What happens if Russia bans crypto?
Bank of Russia proposes banning cryptocurrency use and mining, but the impact on the market might be limited.
Russia may be the next large country to ban crypto — or some portion of it — according to a consultation paper by the Bank of Russia. Cryptocurrencies are volatile and used in illegal activities and fraud, the paper released last week claims. This poses a threat to Russian citizens and the national economy, it says.
This possibility is probably a reason for crypto's recent sharp pullback. But such a move might not impact the value of your crypto all that seriously.
Bank of Russia proposes full ban on crypto
The proposal would include banning or prohibiting:
- Cryptocurrencies as means of payment for goods, works and services.
- Cryptocurrency exchanges and P2P platforms on Russian soil.
- Financial institutions from investing in cryptocurrencies and related instruments.
- Cryptocurrency mining.
The bank, however, doesn't suggest banning crypto ownership by private citizens. Also, citizens are free to exchange cryptocurrencies if they own offshore accounts.
Russian ban on crypto may not affect the crypto markets significantly
A full ban on crypto in Russia could impact the markets in two ways — it'll take out one portion of crypto miners and may remove a small fraction of crypto transactions from the market.
But it's unlikely to have a huge impact on the crypto market for two reasons.
One: Russia is the third-largest Bitcoin miner
Only the US and Kazakhstan mine more Bitcoin than Russia, so Russia's role is significant.
However, as we saw in 2021 when China banned crypto mining, the price of Bitcoin and other cryptocurrencies dropped briefly and then quickly recovered to make their highest highs ever in November 2021.

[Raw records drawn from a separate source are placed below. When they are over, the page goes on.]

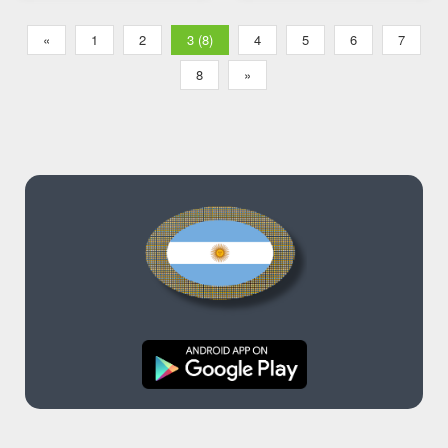
«
1
2
3 (8)
4
5
6
7
8
»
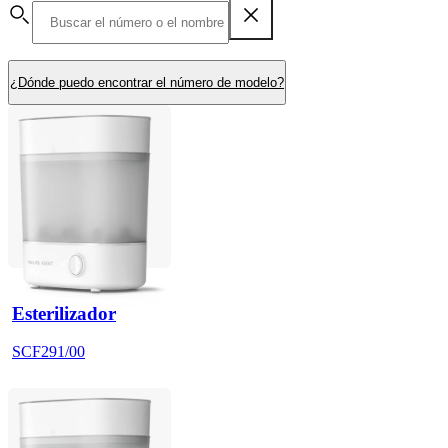
¿Dónde puedo encontrar el número de modelo?
Esterilizador
SCF291/00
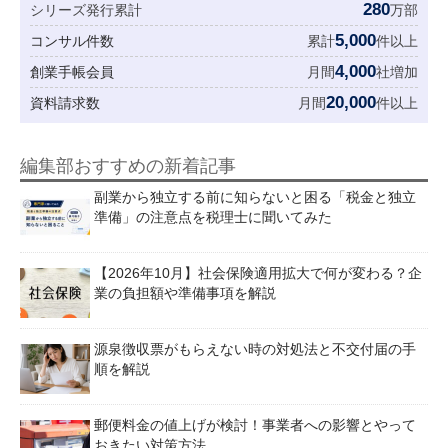
280
シリーズ発行累計
万部
5,000
コンサル件数
累計
件以上
4,000
創業手帳会員
月間
社増加
20,000
資料請求数
月間
件以上
編集部おすすめの新着記事
副業から独立する前に知らないと困る「税金と独立
準備」の注意点を税理士に聞いてみた
【2026年10月】社会保険適用拡大で何が変わる？企
業の負担額や準備事項を解説
源泉徴収票がもらえない時の対処法と不交付届の手
順を解説
郵便料金の値上げが検討！事業者への影響とやって
おきたい対策方法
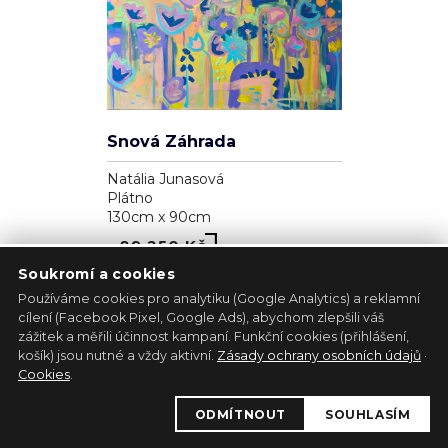
Zjavenie archanjela
Pavol Tarasovič
Dřevo
17cm x 35cm
39 300 Kč
Soukromí a cookies
Používáme cookies pro analytiku (Google Analytics) a reklamní
cílení (Facebook Pixel, Google Ads), abychom zlepšili váš
zážitek a měřili účinnost kampaní. Funkční cookies (přihlášení,
1
košík) jsou nutné a vždy aktivní.
Zásady ochrany osobních údajů
·
Kůň - bílá lucernička
Cookies
.
Marie Madej
ODMÍTNOUT
SOUHLASÍM
Plátno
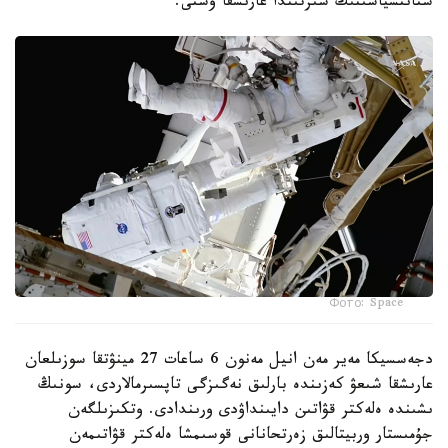
ستانتسياسىنىڭ سىرتىندا عارىشقا ۇشتى.
Фото: Space
دجەسسيكا مەير مەن انيل مەنون 6 ساعات 27 مينۋتقا سوزىلعان
عارىشقا شىعۋ كەزىندە بارلىق نەگىزگى تاپسىرمالاردى، سونىڭ
ىشىندە ەلەكتر قۋاتىن دايىنداۋدى ورىندادى. وتكىزىلگەن
جۇمىستار وربيتالىق زەرتحانانى قوسىمشا ەلەكتر قۋاتىمەن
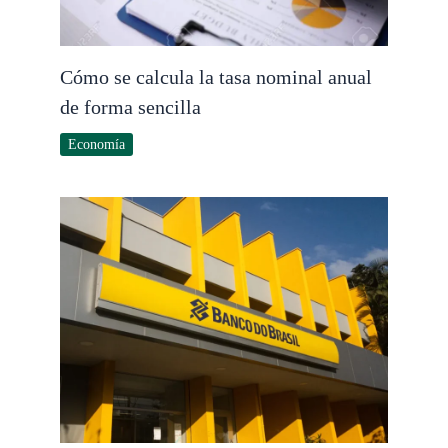
Cómo se calcula la tasa nominal anual
de forma sencilla
Economía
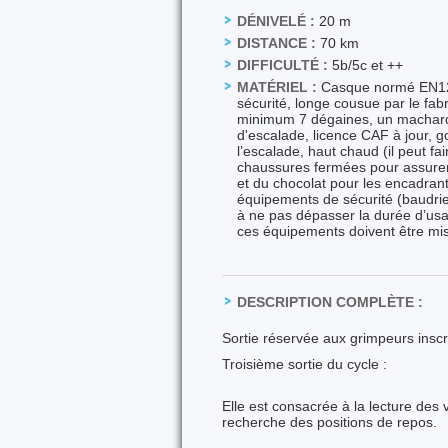
DÉNIVELÉ :
20 m
DISTANCE :
70 km
DIFFICULTÉ :
5b/5c et ++
MATÉRIEL :
Casque normé EN124
sécurité, longe cousue par le fa
minimum 7 dégaines, un machard
d'escalade, licence CAF à jour, 
l’escalade, haut chaud (il peut 
chaussures fermées pour assurer,
et du chocolat pour les encadrant.
équipements de sécurité (baudrier
à ne pas dépasser la durée d’usag
ces équipements doivent être mis 
DESCRIPTION COMPLÈTE :
Sortie réservée aux grimpeurs inscrit
Troisième sortie du cycle :
Elle est consacrée à la lecture des 
recherche des positions de repos.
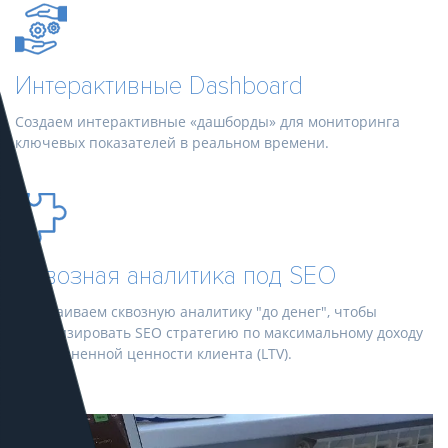
Интерактивные Dashboard
Создаем интерактивные «дашборды» для мониторинга
ключевых показателей в реальном времени.
Сквозная аналитика под SEO
Настраиваем сквозную аналитику "до денег", чтобы
оптимизировать SEO стратегию по максимальному доходу
или жизненной ценности клиента (LTV).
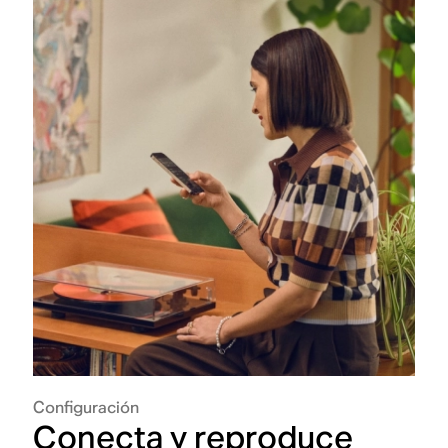
Configuración
Conecta y reproduce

Crypto miners simply moved from China to Kazakhstan and continued their operations there. They might have to move again, but mining wouldn't stop.
Two: Crypto transactions in Russia are a small part of the whole crypto market
Russians conduct over US$5 billion worth of crypto transactions in a year, according to the Bank of Russia. This may sound like a lot, but the crypto market saw a massive US$15.8 trillion in transaction volume in 2021. In the grand scheme of things, Russians contributed only 0.03% of all crypto transactions last year. Remove that and the market may not even notice.
On the other hand, there are US$92 billion in crypto assets held in wallets in Russia. That's 6.5% of the whole crypto market, valued at US$1.5 trillion as of January 2022. While this is a larger percentage than the crypto transactions volume, it's unlikely that every Russian would sell their crypto assets right away, especially since Bank of Russia doesn't plan to ban crypto ownership.
Not everyone in Russia likes the idea of banning crypto
"No developed country bans cryptocurrencies. Reason: such a ban will inevitably slow down the development of blockchain technologies in general. These technologies improve the efficiency and safety of many human activities, from finance to arts," said Pavel Durov, founder of Telegram, a popular messaging app in the crypto sphere.
What's more, "banning crypto will lead to an outflow of IT specialists from the country and destroy sectors in the high-tech economy," he continued. And there are a high number of qualified experts in the field. Instead, it would be better to regulate cryptocurrencies instead of banning them.
On a similar page is the chairman of the State Duma Committee on Industry and Trade, Vladimir Gutenev, who told the RIA Novosti news agency, "Russia may permit the use of gold-backed stablecoins and the mining of cryptocurrencies under government control."
Having government control means miners will pay taxes, and their facilities will be powered transparently in Russian regions where energy sources are abundant and climate conditions are favourable.
Kliment Dukovski owns Bitcoin as of the publishing date.